WORK ITEM:
Restate, word for word, the lines from the opening line of the data through the line containing "left shoulder: (249, 40)", both included, and nothing else.

Stored items from a collection:
****

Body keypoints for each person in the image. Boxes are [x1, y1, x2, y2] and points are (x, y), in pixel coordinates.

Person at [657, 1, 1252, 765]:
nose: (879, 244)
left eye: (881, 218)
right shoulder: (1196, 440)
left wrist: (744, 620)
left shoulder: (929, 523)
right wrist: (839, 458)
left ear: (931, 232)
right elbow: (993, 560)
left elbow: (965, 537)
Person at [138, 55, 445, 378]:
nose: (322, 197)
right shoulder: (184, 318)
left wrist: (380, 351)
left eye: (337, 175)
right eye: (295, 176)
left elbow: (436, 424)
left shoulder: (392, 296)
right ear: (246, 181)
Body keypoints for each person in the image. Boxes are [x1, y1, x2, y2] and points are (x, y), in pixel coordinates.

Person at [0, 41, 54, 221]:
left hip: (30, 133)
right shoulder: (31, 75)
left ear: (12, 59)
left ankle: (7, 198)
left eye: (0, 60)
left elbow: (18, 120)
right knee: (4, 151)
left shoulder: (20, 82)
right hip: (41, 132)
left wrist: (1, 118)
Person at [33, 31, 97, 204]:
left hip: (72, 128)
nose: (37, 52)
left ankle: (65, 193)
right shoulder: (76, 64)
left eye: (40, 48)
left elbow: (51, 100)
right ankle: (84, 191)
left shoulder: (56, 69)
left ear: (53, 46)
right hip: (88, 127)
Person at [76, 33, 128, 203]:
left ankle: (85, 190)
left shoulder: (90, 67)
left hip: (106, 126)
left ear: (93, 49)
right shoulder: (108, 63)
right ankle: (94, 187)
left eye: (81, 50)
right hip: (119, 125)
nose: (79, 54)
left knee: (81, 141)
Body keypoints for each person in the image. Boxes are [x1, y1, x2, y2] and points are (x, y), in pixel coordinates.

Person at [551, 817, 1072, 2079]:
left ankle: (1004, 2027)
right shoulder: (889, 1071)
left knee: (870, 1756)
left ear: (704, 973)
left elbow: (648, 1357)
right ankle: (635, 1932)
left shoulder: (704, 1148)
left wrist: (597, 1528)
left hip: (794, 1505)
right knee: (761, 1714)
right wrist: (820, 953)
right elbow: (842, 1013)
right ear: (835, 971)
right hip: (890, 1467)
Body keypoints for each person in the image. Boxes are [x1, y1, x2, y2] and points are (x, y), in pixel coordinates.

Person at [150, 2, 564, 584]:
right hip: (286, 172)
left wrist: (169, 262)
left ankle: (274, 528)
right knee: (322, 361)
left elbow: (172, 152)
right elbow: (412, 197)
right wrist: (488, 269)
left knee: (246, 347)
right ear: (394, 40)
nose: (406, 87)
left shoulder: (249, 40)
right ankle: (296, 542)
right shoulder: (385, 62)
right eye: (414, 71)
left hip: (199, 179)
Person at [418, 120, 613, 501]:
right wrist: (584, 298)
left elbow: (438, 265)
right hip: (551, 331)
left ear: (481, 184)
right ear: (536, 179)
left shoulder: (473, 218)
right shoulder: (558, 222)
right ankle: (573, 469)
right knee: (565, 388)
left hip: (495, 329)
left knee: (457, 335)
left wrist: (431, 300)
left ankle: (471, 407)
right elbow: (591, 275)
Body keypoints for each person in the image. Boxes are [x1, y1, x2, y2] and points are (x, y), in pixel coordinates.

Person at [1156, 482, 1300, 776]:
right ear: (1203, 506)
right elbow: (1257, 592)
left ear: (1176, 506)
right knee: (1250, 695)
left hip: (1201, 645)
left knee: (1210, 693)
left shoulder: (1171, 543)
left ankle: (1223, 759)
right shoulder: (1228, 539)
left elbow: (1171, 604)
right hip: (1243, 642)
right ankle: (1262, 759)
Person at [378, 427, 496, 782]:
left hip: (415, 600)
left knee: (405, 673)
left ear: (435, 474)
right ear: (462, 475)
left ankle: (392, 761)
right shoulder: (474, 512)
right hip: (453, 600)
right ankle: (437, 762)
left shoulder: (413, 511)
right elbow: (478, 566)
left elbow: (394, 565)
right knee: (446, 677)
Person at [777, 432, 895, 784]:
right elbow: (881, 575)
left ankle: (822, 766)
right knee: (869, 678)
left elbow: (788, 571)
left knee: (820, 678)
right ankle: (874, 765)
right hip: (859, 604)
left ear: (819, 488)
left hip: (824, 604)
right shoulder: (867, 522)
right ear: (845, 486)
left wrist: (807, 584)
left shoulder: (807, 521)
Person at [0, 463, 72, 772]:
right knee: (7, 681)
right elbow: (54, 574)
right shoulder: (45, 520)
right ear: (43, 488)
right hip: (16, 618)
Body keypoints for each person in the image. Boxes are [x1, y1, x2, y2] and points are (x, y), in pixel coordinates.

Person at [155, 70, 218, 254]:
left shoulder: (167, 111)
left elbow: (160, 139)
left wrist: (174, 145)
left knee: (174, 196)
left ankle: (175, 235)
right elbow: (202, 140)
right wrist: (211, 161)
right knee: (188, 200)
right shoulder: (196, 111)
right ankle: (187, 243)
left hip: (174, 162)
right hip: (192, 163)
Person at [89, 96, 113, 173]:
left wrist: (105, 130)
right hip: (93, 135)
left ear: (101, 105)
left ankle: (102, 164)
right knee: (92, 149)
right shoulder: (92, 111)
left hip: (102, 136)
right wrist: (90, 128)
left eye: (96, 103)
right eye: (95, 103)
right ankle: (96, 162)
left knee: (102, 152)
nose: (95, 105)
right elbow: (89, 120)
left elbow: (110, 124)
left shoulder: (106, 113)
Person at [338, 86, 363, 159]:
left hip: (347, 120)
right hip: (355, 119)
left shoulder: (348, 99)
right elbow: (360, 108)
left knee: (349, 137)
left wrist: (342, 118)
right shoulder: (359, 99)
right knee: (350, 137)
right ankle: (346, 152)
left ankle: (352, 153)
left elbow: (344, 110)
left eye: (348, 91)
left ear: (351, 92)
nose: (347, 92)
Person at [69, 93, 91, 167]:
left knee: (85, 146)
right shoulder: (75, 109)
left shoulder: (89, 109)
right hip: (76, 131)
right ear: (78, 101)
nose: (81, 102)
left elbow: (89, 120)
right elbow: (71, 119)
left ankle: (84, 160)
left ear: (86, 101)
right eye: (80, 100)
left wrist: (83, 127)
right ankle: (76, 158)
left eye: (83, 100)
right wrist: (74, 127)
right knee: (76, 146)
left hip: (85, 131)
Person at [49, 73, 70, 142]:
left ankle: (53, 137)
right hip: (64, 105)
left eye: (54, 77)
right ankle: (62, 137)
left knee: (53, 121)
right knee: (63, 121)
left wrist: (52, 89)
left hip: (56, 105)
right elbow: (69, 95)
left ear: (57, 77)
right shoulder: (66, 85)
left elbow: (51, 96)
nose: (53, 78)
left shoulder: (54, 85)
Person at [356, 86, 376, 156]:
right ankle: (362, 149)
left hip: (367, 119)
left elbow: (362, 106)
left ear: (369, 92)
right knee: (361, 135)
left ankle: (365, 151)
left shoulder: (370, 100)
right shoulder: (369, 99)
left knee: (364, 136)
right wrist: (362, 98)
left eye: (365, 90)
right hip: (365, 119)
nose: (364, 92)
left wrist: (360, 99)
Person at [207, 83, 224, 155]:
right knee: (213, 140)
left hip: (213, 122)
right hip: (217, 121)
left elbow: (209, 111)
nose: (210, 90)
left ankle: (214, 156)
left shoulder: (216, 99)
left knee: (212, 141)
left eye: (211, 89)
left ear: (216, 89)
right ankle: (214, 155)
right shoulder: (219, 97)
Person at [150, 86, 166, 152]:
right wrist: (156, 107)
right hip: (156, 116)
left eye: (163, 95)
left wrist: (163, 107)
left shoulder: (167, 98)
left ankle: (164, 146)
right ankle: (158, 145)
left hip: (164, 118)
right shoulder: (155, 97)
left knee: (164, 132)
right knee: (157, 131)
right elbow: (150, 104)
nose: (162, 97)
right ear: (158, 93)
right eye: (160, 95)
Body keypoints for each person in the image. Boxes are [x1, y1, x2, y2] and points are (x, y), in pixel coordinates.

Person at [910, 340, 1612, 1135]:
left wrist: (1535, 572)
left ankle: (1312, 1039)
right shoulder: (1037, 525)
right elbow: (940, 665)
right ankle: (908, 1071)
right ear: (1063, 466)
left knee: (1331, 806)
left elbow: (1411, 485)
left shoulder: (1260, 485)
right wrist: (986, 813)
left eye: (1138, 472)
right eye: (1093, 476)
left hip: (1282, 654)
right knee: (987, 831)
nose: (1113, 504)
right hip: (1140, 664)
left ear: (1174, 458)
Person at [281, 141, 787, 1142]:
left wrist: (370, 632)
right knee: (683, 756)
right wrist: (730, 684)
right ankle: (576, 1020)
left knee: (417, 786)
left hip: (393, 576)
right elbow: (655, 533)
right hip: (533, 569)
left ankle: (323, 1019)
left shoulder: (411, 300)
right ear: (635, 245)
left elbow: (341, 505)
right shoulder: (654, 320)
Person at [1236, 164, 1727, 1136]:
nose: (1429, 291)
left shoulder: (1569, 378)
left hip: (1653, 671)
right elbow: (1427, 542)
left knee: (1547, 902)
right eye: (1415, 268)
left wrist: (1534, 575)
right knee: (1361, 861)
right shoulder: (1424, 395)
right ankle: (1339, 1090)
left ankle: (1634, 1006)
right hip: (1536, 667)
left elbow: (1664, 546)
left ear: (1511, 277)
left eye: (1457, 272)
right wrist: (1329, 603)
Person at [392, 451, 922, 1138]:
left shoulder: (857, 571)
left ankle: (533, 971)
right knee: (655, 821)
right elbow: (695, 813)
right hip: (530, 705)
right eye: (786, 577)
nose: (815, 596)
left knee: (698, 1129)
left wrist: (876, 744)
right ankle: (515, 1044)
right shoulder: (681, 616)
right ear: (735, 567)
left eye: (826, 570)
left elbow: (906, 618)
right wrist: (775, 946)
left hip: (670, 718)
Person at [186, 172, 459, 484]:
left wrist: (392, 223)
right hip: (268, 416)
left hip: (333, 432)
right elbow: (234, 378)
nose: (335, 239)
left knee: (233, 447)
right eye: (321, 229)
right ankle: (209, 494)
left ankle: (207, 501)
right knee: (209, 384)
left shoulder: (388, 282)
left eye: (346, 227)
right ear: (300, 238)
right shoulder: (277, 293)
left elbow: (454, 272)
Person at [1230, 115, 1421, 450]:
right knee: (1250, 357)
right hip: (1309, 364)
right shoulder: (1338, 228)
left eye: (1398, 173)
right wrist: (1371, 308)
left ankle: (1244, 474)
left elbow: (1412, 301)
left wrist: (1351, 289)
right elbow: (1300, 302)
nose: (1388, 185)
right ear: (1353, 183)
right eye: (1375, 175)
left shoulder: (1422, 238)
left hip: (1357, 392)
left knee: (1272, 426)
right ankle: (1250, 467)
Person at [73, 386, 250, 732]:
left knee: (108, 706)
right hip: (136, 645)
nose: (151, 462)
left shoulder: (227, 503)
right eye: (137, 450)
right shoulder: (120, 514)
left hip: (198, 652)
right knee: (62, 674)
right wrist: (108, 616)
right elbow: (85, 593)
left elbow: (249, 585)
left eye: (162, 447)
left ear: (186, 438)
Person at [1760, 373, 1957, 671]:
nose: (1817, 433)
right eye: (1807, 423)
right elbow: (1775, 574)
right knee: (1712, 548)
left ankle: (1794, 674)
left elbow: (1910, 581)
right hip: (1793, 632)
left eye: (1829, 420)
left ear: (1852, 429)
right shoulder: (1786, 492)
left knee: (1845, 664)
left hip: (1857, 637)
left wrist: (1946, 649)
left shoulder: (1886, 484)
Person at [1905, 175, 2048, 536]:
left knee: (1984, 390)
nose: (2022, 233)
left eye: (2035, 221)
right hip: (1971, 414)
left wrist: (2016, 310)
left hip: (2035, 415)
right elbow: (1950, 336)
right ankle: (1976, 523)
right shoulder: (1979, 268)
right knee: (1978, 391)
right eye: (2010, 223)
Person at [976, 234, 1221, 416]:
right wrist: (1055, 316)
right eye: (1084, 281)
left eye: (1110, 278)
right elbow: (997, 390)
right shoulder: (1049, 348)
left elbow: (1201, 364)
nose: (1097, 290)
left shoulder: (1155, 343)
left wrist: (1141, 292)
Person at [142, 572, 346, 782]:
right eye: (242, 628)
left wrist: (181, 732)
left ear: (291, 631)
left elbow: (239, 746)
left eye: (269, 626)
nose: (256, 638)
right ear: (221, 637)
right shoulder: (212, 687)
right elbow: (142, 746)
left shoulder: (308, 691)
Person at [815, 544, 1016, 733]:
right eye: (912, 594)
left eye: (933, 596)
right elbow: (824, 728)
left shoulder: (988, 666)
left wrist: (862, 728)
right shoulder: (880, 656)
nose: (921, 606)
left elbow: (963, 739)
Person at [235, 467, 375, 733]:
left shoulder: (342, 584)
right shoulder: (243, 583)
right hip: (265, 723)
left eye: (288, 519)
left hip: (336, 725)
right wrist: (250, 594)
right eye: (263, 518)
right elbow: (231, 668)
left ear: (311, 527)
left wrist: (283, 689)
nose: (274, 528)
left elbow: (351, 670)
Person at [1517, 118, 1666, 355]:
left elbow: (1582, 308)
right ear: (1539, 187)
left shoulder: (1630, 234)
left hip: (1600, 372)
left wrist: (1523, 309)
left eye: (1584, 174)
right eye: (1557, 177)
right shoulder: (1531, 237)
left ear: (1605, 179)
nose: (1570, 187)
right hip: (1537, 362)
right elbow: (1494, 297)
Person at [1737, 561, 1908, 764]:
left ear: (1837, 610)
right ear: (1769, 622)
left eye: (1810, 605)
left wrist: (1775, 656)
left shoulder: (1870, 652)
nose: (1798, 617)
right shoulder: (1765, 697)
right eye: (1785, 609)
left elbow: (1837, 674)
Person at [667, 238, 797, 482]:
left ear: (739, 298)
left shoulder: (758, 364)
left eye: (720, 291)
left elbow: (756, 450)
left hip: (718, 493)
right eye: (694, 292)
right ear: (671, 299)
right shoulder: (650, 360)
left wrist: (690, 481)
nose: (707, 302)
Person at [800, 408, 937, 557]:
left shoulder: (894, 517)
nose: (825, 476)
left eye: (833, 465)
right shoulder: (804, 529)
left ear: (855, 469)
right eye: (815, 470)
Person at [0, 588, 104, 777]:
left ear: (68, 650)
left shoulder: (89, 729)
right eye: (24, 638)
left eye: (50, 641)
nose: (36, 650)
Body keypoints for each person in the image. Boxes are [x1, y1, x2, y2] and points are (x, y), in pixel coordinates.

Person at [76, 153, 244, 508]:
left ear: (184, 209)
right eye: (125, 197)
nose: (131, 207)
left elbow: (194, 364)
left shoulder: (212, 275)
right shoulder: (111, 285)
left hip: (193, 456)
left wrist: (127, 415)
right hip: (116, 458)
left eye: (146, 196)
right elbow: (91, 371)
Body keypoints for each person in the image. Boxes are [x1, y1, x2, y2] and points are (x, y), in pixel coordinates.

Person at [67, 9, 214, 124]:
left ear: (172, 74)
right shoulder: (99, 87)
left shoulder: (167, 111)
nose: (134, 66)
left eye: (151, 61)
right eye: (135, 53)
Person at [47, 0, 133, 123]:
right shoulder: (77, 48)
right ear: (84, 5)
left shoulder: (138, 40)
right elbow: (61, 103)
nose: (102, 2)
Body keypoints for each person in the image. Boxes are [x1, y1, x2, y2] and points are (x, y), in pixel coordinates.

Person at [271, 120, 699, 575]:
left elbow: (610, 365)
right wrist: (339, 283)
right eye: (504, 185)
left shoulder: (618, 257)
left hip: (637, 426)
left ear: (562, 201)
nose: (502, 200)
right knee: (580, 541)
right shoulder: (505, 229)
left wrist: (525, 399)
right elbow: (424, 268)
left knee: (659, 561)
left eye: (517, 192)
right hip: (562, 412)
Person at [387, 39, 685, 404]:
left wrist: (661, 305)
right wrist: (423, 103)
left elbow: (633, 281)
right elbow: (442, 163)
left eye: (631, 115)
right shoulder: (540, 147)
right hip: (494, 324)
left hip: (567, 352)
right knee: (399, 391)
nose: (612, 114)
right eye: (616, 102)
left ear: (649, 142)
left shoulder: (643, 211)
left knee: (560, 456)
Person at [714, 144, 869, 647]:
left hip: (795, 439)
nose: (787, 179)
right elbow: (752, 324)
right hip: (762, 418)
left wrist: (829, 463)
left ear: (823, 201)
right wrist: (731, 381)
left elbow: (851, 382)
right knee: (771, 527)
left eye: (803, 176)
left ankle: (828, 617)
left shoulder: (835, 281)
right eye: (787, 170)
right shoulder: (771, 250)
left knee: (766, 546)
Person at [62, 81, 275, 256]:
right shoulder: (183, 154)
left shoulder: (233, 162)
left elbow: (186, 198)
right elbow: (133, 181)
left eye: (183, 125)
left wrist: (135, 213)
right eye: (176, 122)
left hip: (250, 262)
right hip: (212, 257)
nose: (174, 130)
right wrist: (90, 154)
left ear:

****

SOLUTION TO THE EXERCISE:
Body keypoints for each person in the image. Boxes are [x1, y1, x2, y2] and points are (x, y), in pixel coordinates.

Person at [657, 1, 1252, 765]:
nose: (879, 244)
left eye: (881, 218)
right shoulder: (1196, 440)
left wrist: (744, 620)
left shoulder: (929, 523)
right wrist: (839, 458)
left ear: (931, 232)
right elbow: (993, 560)
left elbow: (965, 537)
Person at [138, 55, 445, 378]:
nose: (322, 197)
right shoulder: (184, 318)
left wrist: (380, 351)
left eye: (337, 175)
right eye: (295, 176)
left elbow: (436, 424)
left shoulder: (392, 296)
right ear: (246, 181)
Body keypoints for each person in the image. Boxes are [x1, y1, x2, y2] and points are (x, y), in pixel coordinates.

Person at [0, 41, 54, 221]:
left hip: (30, 133)
right shoulder: (31, 75)
left ear: (12, 59)
left ankle: (7, 198)
left eye: (0, 60)
left elbow: (18, 120)
right knee: (4, 151)
left shoulder: (20, 82)
right hip: (41, 132)
left wrist: (1, 118)
Person at [33, 31, 97, 204]:
left hip: (72, 128)
nose: (37, 52)
left ankle: (65, 193)
right shoulder: (76, 64)
left eye: (40, 48)
left elbow: (51, 100)
right ankle: (84, 191)
left shoulder: (56, 69)
left ear: (53, 46)
right hip: (88, 127)
Person at [76, 33, 128, 203]:
left ankle: (85, 190)
left shoulder: (90, 67)
left hip: (106, 126)
left ear: (93, 49)
right shoulder: (108, 63)
right ankle: (94, 187)
left eye: (81, 50)
right hip: (119, 125)
nose: (79, 54)
left knee: (81, 141)
Body keypoints for each person in the image. Boxes are [x1, y1, x2, y2] and points are (x, y), in pixel coordinates.

Person at [551, 817, 1072, 2079]:
left ankle: (1004, 2027)
right shoulder: (889, 1071)
left knee: (870, 1756)
left ear: (704, 973)
left elbow: (648, 1357)
right ankle: (635, 1932)
left shoulder: (704, 1148)
left wrist: (597, 1528)
left hip: (794, 1505)
right knee: (761, 1714)
right wrist: (820, 953)
right elbow: (842, 1013)
right ear: (835, 971)
right hip: (890, 1467)
Body keypoints for each person in the image. Boxes are [x1, y1, x2, y2] and points are (x, y), in pixel coordinates.

Person at [150, 2, 564, 584]:
right hip: (286, 172)
left wrist: (169, 262)
left ankle: (274, 528)
right knee: (322, 361)
left elbow: (172, 152)
right elbow: (412, 197)
right wrist: (488, 269)
left knee: (246, 347)
right ear: (394, 40)
nose: (406, 87)
left shoulder: (249, 40)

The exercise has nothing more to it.